_Source records:_

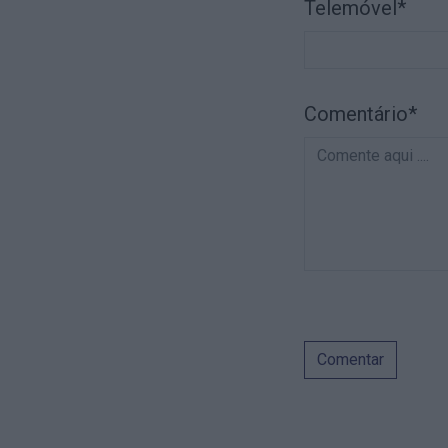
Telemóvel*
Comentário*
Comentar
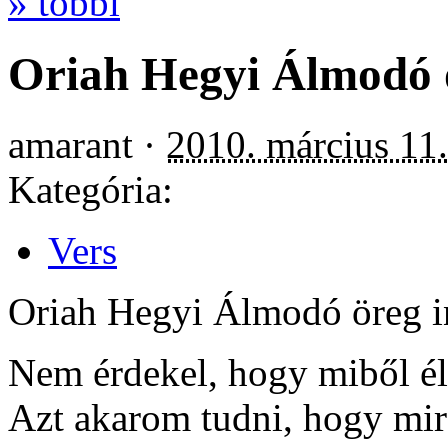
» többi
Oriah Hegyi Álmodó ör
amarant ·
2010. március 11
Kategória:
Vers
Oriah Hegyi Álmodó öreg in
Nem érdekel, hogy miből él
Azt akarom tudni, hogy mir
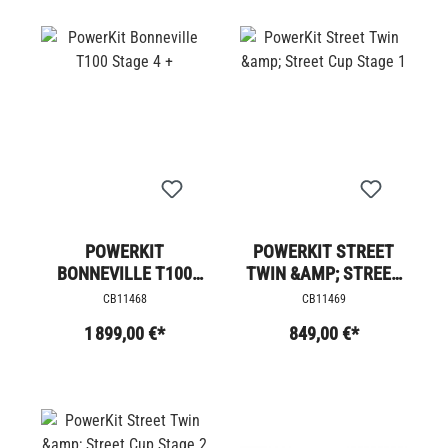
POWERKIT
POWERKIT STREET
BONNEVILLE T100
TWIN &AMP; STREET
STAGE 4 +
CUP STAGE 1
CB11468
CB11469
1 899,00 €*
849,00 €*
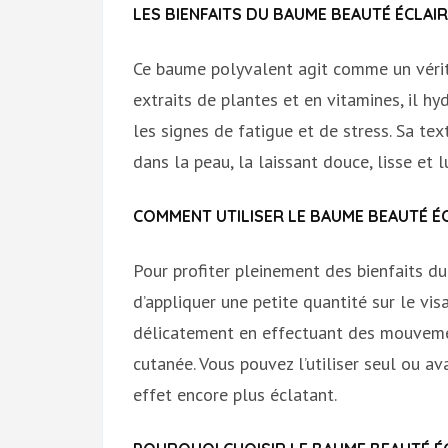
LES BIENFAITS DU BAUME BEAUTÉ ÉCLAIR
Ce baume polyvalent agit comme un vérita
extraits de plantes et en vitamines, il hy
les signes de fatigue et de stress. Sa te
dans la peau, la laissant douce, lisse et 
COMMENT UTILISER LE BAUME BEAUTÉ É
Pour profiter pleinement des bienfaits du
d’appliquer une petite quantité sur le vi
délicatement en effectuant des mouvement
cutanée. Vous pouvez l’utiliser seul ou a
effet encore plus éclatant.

_WHAT IS EXPECTED:_ Lines from the one containing "extraits de plantes et en vitamines, il hy" to the end of the data are to be printed exactly, including the first and last.

_RESULT OF THE TASK:_
extraits de plantes et en vitamines, il hy
les signes de fatigue et de stress. Sa te
dans la peau, la laissant douce, lisse et 
COMMENT UTILISER LE BAUME BEAUTÉ É
Pour profiter pleinement des bienfaits du
d’appliquer une petite quantité sur le vi
délicatement en effectuant des mouvement
cutanée. Vous pouvez l’utiliser seul ou a
effet encore plus éclatant.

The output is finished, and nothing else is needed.